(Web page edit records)

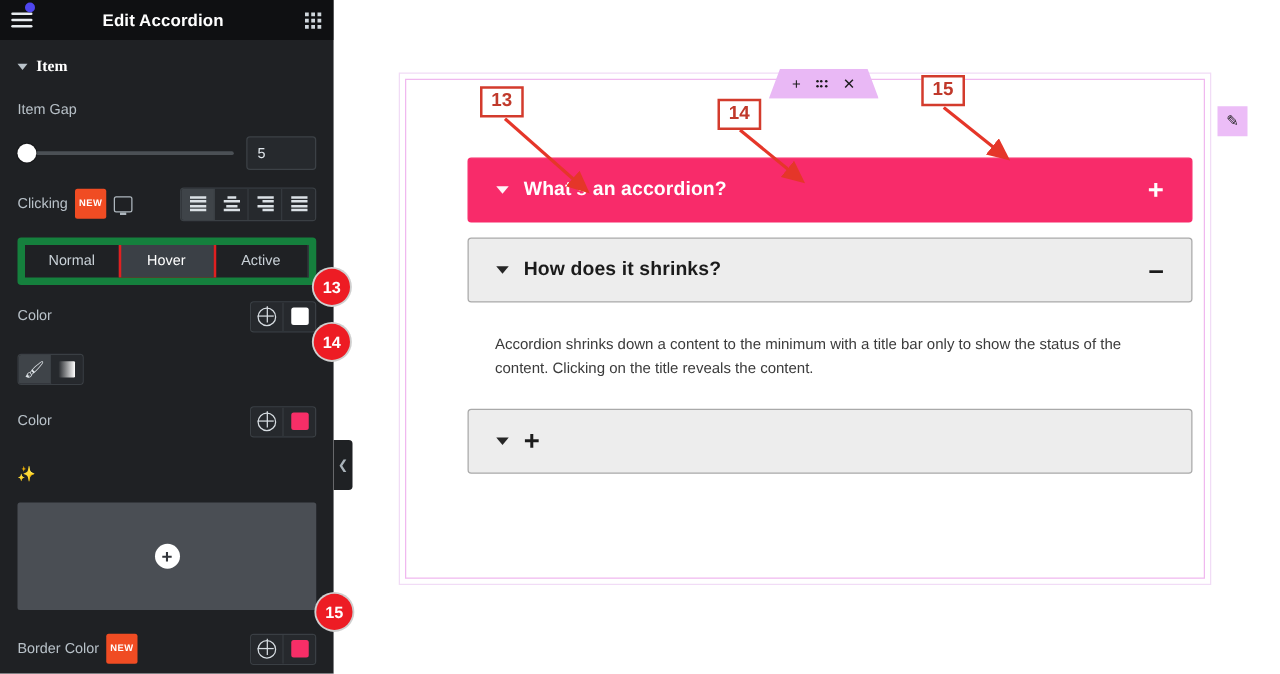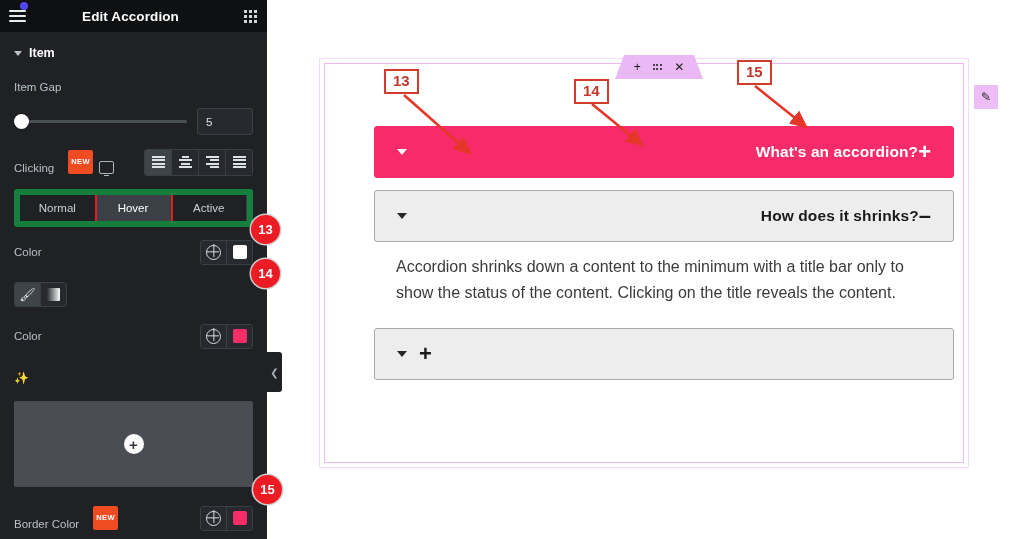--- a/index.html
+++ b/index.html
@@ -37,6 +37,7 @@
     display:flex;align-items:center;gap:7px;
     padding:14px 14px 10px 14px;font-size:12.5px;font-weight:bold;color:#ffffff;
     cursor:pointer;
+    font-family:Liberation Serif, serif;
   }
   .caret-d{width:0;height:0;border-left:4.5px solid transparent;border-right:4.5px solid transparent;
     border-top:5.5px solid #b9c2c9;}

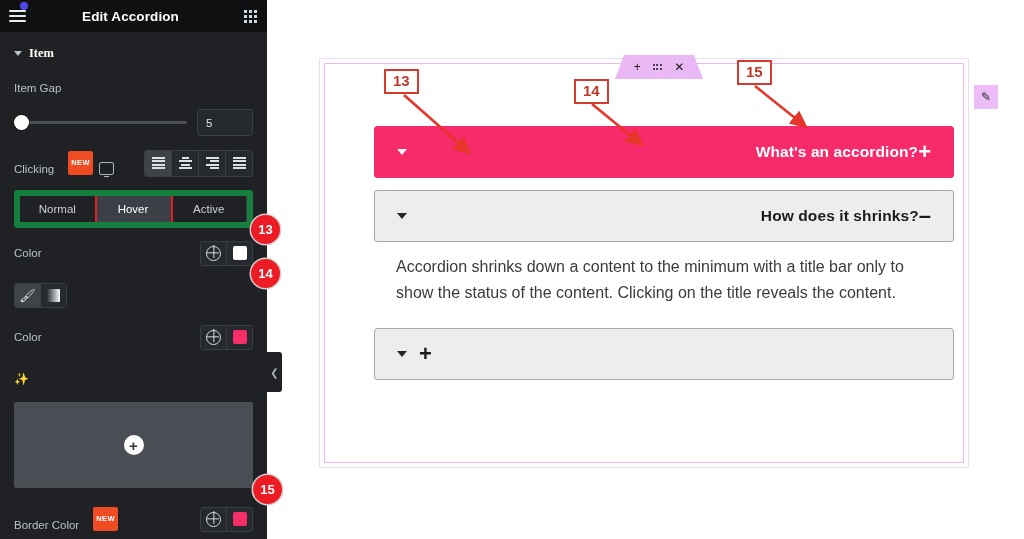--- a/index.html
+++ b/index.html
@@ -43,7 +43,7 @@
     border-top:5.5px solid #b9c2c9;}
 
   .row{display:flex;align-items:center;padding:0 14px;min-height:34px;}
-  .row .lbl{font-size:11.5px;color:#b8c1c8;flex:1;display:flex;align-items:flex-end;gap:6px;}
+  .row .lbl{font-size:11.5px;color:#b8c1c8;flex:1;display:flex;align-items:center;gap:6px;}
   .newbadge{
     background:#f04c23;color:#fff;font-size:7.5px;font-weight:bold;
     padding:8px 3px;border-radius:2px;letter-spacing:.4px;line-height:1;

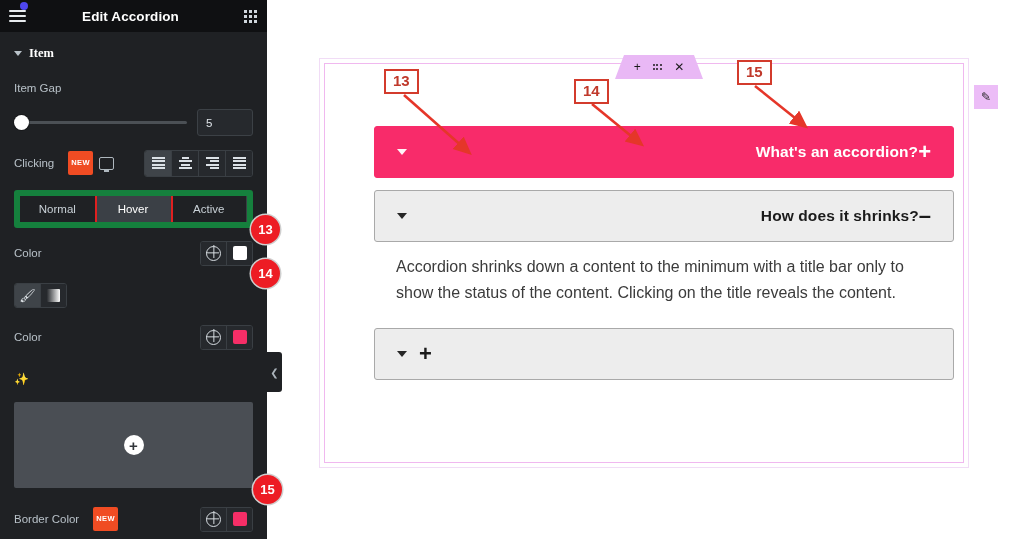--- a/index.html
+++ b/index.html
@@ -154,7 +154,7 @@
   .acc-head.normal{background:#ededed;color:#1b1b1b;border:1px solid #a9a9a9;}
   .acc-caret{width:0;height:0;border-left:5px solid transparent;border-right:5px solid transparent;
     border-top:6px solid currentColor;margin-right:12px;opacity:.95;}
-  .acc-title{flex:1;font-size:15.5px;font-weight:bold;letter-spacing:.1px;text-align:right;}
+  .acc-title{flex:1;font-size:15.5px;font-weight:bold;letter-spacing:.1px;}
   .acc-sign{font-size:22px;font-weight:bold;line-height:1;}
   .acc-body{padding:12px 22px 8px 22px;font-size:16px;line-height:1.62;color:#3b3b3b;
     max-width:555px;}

**Exercise instructions**
Copy the lines from the entries above in which the word "background" appears.

**Result**
     background:#f04c23;color:#fff;font-size:7.5px;font-weight:bold;
   .acc-head.normal{background:#ededed;color:#1b1b1b;border:1px solid #a9a9a9;}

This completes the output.